• Instruksi 1:
Ulangi persis baris-baris data dari awal hingga baris yang memuat "### /redfish/v1/Systems/system/EthernetInterfaces/", dengan kedua ujungnya ikut disertakan. Gambar-gambarnya tidak perlu dimasukkan ke dalam jawaban.

MK Tolak Gugatan Kader PPP soal Aturan Ambang Batas Parlemen di Pemilu
MK menolak gugatan uji materi Undang-Undang Pemilu yang diajukan kader Partai Persatuan Pembangunan (PPP) terkait ambang batas parlemen.
Penulis: Ibriza Fasti Ifhami
Editor: Hasanudin Aco
Laporan Wartawan Tribunnews.com, Ibriza Fasti Ifhami
TRIBUNNEWS.COM, JAKARTA - Mahkamah Konstitusi (MK) menolak gugatan uji materi Undang-Undang Pemilu yang diajukan kader Partai Persatuan Pembangunan (PPP) terkait ambang batas parlemen.
Hal ini ditegaskan MK melalui Putusan Nomor 45/PUU-XXI/2024, yang dibacakan Ketua Mahkamah Konstitusi Suhartoyo dalam persidangan, di Gedung MK, Jakarta, pada Selasa (30/7/2024).
Kader PPP bernama Didi Apriadi mempersoalkan aturan ambang batas parlemen dalam Pasal 414 ayat (1) UU Pemilu yang menyebutkan “Partai Politik Peserta Pemilu harus memenuhi ambang batas perolehan suara paling sedikit 4 persen (empat persen) dari jumlah suara sah secara nasional untuk diikutkan dalam penentuan perolehan kursi anggota DPR”.
Dalam pertimbangan hukum putusan a quo, hakim konstitusi Arief Hidayat, menyatakan permohonan pemohon terkait konstitusionalitas Pasal 414 ayat (1) UU 7/2017 pada pokoknya memiliki dasar argumentasi yang dapat dikatakan tidak begitu berbeda dengan dasar argumentasi sebagaimana telah dimaknai dalam Putusan MK Nomor 116/PUU-XXI/2023.
Menurut Mahkamah, baik permohonan 45/PUU-XXI/2024 dan 116/PUU-XXI/2023 sama-sama berpendirian bahwa angka atau persentase ambang batas dalam norma Pasal 414 ayat (1) UU 7/2017 bertentangan dengan UUD 1945.
Baca juga: Hakim MK Tak Setuju ‘Good Looking’ Tercantum di Persyaratan Lowongan Kerja
Perbedaan mendasar antara pemaknaan baru norma Pasal 414 ayat (1) UU 7/2017 dalam Putusan MK Nomor 116/PUU-XXI/2023 dengan permohonan yang diajukan kader PPP ini adalah berkenaan dengan waktu pemberlakuan makna baru dimaksud.

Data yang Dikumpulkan
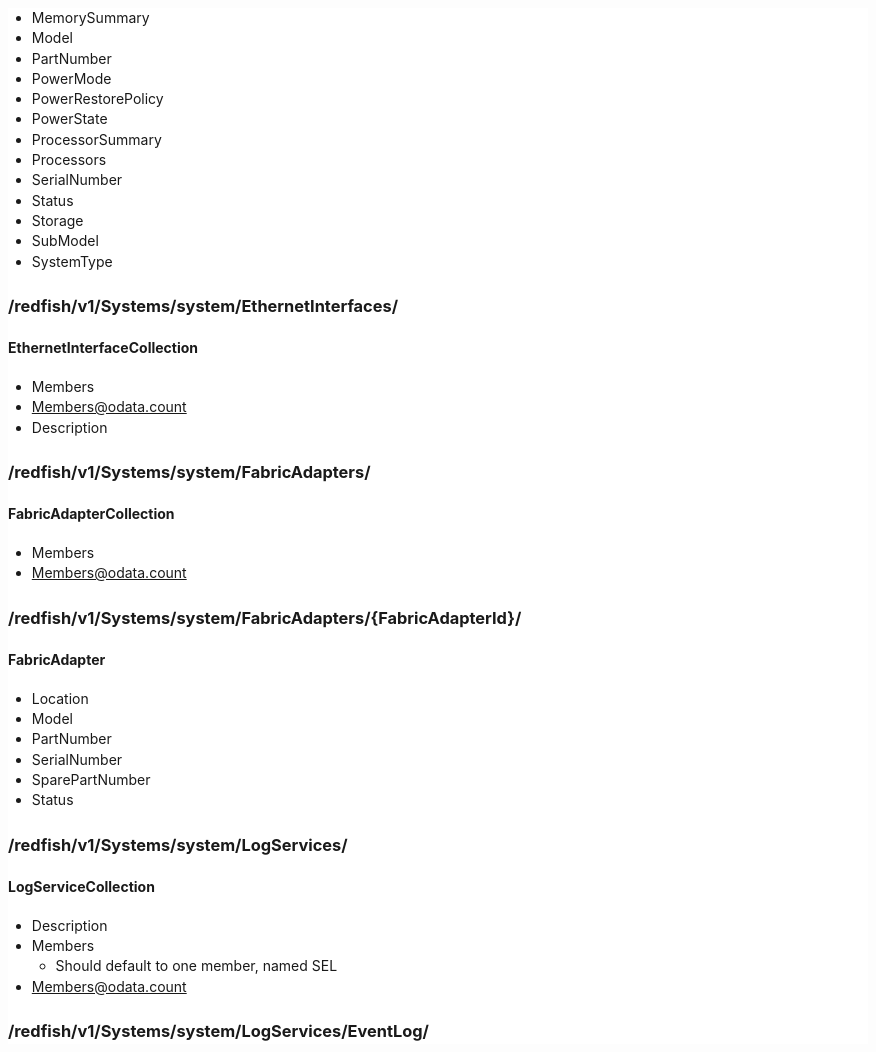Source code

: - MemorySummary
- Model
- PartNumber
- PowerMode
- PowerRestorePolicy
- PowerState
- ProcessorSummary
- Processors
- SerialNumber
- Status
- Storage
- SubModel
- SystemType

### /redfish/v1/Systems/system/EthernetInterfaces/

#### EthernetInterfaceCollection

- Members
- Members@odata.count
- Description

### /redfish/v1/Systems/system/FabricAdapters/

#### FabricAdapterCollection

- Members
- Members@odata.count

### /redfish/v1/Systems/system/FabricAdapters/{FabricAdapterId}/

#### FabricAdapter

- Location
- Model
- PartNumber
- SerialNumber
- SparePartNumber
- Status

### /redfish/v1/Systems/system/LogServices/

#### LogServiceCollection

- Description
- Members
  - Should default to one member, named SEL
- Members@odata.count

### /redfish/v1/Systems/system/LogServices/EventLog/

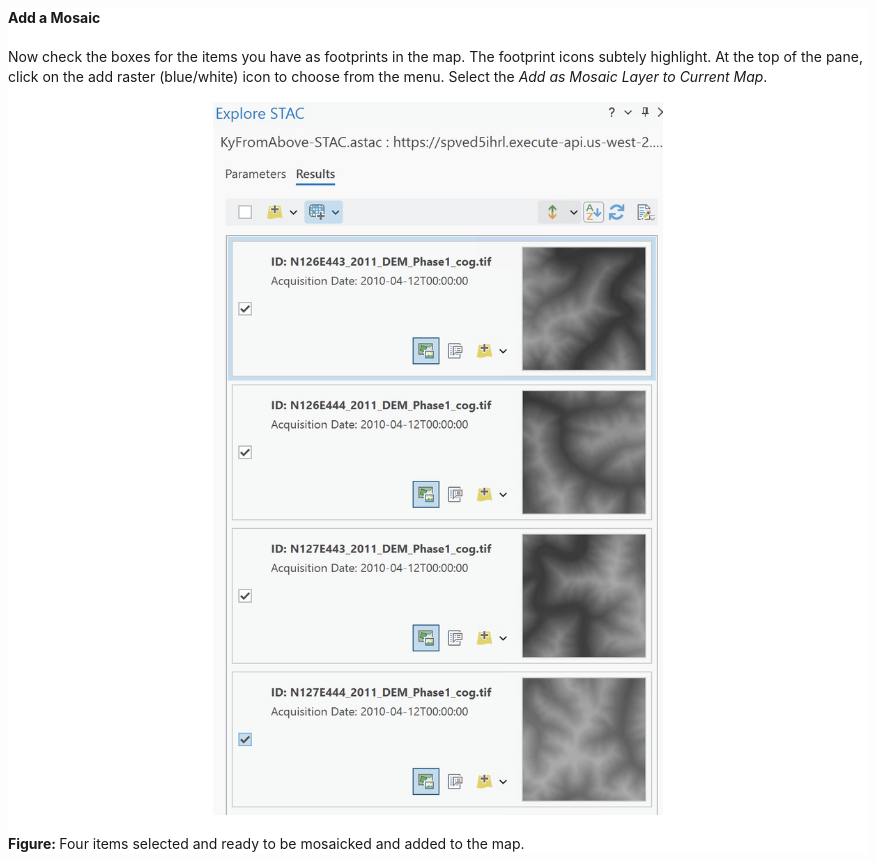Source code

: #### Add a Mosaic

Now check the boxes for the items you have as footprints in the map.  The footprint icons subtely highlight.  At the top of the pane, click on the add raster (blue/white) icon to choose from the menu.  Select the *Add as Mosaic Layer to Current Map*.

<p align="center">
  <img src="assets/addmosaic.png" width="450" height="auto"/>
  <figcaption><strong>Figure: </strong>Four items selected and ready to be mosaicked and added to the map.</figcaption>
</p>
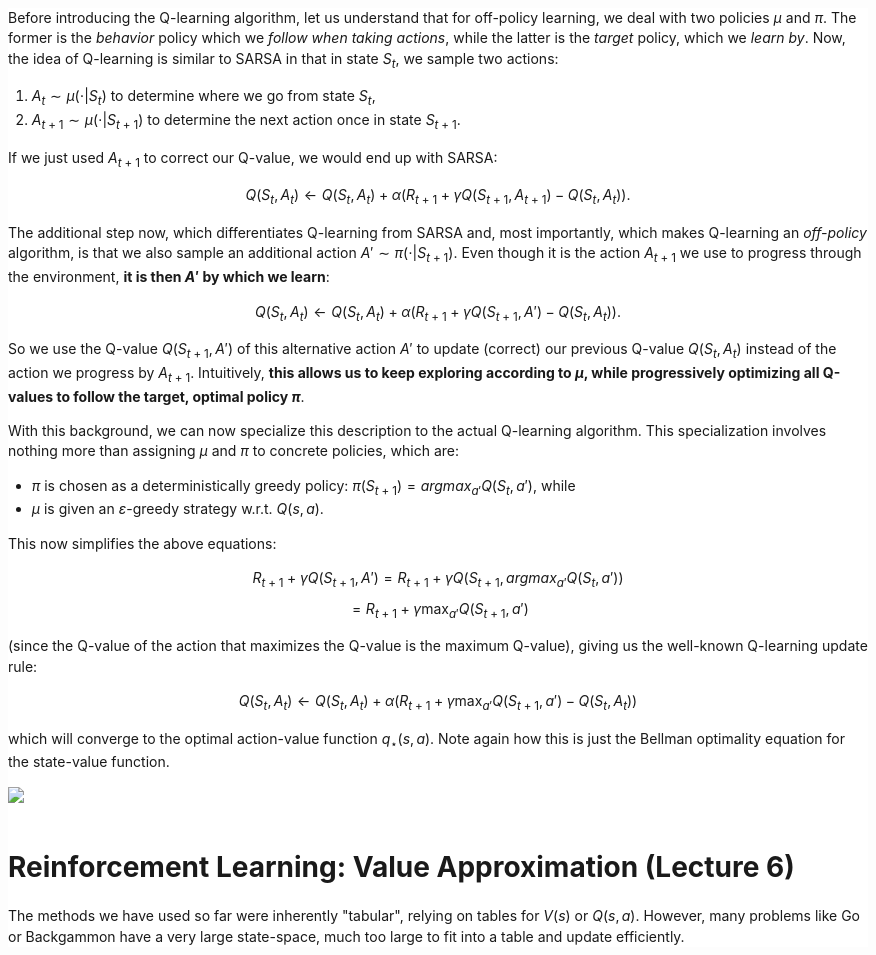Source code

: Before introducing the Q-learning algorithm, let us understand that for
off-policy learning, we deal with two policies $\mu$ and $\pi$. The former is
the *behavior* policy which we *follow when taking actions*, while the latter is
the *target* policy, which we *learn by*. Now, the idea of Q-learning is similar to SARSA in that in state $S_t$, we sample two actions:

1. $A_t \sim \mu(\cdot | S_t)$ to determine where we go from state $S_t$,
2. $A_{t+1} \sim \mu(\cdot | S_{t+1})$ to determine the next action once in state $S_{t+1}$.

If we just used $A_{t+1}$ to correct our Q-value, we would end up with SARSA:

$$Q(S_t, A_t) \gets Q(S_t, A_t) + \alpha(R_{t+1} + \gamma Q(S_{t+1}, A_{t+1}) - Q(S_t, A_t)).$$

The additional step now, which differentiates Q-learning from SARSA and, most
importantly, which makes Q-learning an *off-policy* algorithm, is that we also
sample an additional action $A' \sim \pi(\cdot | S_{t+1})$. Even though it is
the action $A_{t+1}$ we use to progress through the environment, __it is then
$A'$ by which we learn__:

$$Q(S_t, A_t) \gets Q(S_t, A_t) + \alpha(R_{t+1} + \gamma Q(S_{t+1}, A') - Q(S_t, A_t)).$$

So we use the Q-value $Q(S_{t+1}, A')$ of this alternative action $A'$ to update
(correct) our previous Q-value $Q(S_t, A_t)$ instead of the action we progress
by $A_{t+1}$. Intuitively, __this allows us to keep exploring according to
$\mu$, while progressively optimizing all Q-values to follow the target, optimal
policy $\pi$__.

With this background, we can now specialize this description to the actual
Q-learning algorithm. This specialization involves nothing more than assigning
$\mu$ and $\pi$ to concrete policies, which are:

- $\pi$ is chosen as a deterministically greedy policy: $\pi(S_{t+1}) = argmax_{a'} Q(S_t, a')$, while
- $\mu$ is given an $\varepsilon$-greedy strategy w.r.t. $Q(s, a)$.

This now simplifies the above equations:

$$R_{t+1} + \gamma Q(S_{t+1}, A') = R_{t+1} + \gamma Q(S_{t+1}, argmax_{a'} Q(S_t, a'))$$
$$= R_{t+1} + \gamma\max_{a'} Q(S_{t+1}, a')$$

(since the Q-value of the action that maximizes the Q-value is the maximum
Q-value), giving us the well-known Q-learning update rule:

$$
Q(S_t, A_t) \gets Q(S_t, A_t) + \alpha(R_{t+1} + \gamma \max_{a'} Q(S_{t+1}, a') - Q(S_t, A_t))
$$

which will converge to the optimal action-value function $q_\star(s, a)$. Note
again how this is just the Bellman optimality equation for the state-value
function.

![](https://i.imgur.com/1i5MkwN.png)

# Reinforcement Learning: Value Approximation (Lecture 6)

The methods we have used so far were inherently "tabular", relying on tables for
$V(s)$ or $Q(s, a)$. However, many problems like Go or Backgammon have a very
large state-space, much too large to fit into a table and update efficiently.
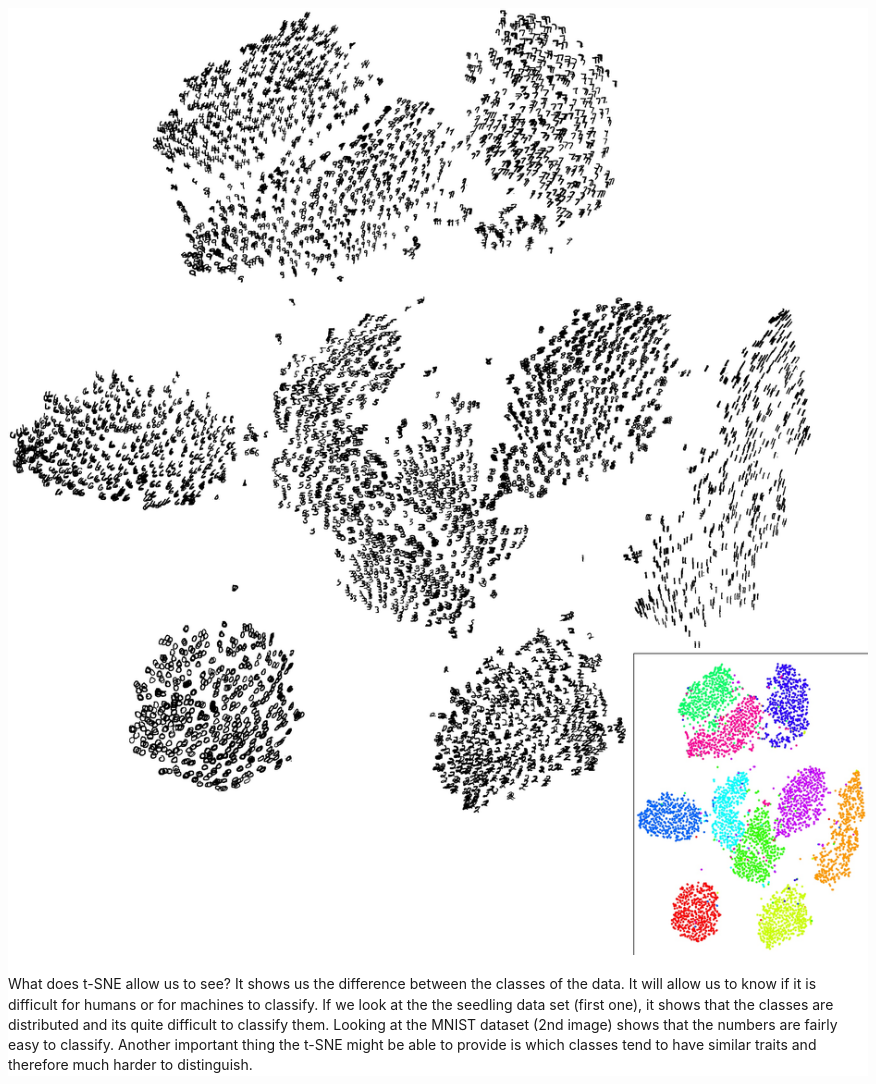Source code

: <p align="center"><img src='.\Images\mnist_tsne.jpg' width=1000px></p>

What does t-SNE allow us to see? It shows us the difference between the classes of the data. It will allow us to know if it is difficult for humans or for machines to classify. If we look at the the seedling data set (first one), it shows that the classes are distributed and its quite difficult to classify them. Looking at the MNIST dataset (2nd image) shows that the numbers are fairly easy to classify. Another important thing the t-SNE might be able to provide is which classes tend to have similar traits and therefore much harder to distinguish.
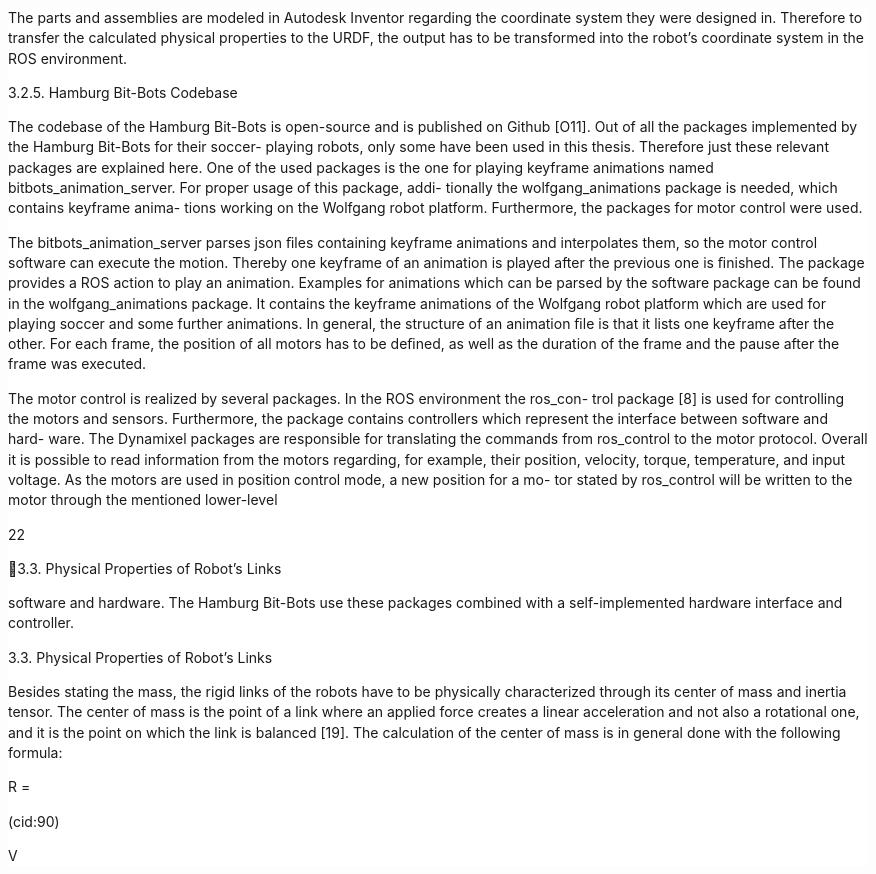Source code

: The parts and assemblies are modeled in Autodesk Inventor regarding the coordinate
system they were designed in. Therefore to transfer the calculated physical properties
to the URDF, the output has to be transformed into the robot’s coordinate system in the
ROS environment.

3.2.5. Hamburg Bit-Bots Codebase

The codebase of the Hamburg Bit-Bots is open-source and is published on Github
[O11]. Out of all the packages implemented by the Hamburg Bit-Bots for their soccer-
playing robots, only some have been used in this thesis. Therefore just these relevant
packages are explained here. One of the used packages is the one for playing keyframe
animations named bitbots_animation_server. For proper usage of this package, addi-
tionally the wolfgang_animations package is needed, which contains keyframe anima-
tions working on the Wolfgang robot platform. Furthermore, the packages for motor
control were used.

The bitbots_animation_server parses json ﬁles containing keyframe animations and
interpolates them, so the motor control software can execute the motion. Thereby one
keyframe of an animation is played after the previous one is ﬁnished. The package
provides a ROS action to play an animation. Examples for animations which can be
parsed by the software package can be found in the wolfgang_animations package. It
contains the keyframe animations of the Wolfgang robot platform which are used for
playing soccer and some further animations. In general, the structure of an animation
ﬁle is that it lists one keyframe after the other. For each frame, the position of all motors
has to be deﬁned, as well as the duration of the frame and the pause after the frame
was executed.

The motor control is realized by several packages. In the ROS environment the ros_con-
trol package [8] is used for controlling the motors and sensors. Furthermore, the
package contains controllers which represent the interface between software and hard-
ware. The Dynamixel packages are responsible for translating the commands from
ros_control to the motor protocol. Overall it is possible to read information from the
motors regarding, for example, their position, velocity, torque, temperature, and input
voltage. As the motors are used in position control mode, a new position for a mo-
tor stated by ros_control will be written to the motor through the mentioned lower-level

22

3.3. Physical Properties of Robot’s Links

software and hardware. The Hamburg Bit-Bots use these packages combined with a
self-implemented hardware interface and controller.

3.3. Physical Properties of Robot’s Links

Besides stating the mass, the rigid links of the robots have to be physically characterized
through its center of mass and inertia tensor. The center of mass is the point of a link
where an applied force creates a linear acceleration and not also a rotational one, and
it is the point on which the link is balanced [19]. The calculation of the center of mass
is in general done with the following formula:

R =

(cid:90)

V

• Instruksi 2:
Teruskan berita tentang penolakan MK atas gugatan ambang batas parlemen, mulai tepat setelah kalimat terakhir yang ditampilkan.

• Kolom Jawaban 1:
Source code

: - MemorySummary
- Model
- PartNumber
- PowerMode
- PowerRestorePolicy
- PowerState
- ProcessorSummary
- Processors
- SerialNumber
- Status
- Storage
- SubModel
- SystemType

### /redfish/v1/Systems/system/EthernetInterfaces/

• Kolom Jawaban 2:
Adapun putusan MK Nomor 116/PUU-XXI/2023 berlaku pada Pemilu DPR 2029 dan pemilu-pemilu berikutnya.
Sedangkan, dalam permohonan 45, kader PPP selaku pemohon memohon kepada Mahkamah agar pemaknaan baru norma Pasal 414 ayat (1) UU 7/2017 seperti termaktub dalam Putusan Mahkamah Konstitusi Nomor 116/PUU-XXI/2023 tersebut mulai diberlakukan sejak hasil Pemilu 2024.
Selain itu, Arief mengatakan, berkenaan dengan penentuan besaran angka atau persentase ambang batas parlemen yang tidak didasarkan pada dasar metode dan argumen yang memadai, secara nyata telah menimbulkan disproporsionalitas hasil pemilu. Dalam hal ini terkait dengan total jumlah suara sah secara nasional, jumlah kursi DPR, sebagaimana didalilkan oleh pemohon.
Dengan demikian, Mahkamah menyatakan pada pokoknya norma Pasal 414 ayat (1) UU 7/2017 tetap konstitusional untuk menyelesaikan tahapan penyelenggaraan pemilu DPR 2024.
Namun demikian, untuk Pemilu 2029 dan pemilu-pemilu berikutnya, harus dilakukan perubahan atas norma ambang batas parlemen dimaksud.
Selain itu, Arief turut menyampaikan, mengenai permohonan pemohon agar pemaknaan baru Putusan MK Nomor 116/PUU-XXI/2023 atas Pasal 414 ayat (1) UU 7/2017 diberlakukan terhadap hasil Pemilu 2024, Mahkamah menegaskan bahwa pembentuk undang-undang memerlukan kajian yang komprehensif dengan menggunakan dasar metode dan argumentasi yang kuat untuk dapat menentukan keberadaan ambang batas parlemen dimaksud.
“Oleh karena itu, diperlukan waktu yang cukup untuk membahas ambang batas parlemen sebagai bagian dari upaya mewujudkan kedaulatan rakyat sebagaimana termaktub dalam norma Pasal 1 ayat (2) UUD 1945. Terlebih, Mahkamah tidak memiliki alasan yang kuat dan mendasar untuk bergeser dan berubah pendirian dalam pertimbangan hukum Putusan MK Nomor 116/PUU-XXI/2023," jelas Arief.
Lanjut mantan Ketua MK itu, seandainya Mahkamah memberlakukan norma Pasal 414 ayat (1) UU 7/2017 sesuai dengan pemaknaan Putusan Mahkamah Konstitusi Nomor 116/PUU-XXI/2023 terhadap hasil Pemilu 2024, maka hal itu akan merusak prinsip kepastian hukum yang adil dalam penyelesaian tahapan penyelenggaraan Pemilu 2024.
Oleh sebab itu, Mahkamah menyatakan, permohonan pemohon tidak beralasan menurut hukum.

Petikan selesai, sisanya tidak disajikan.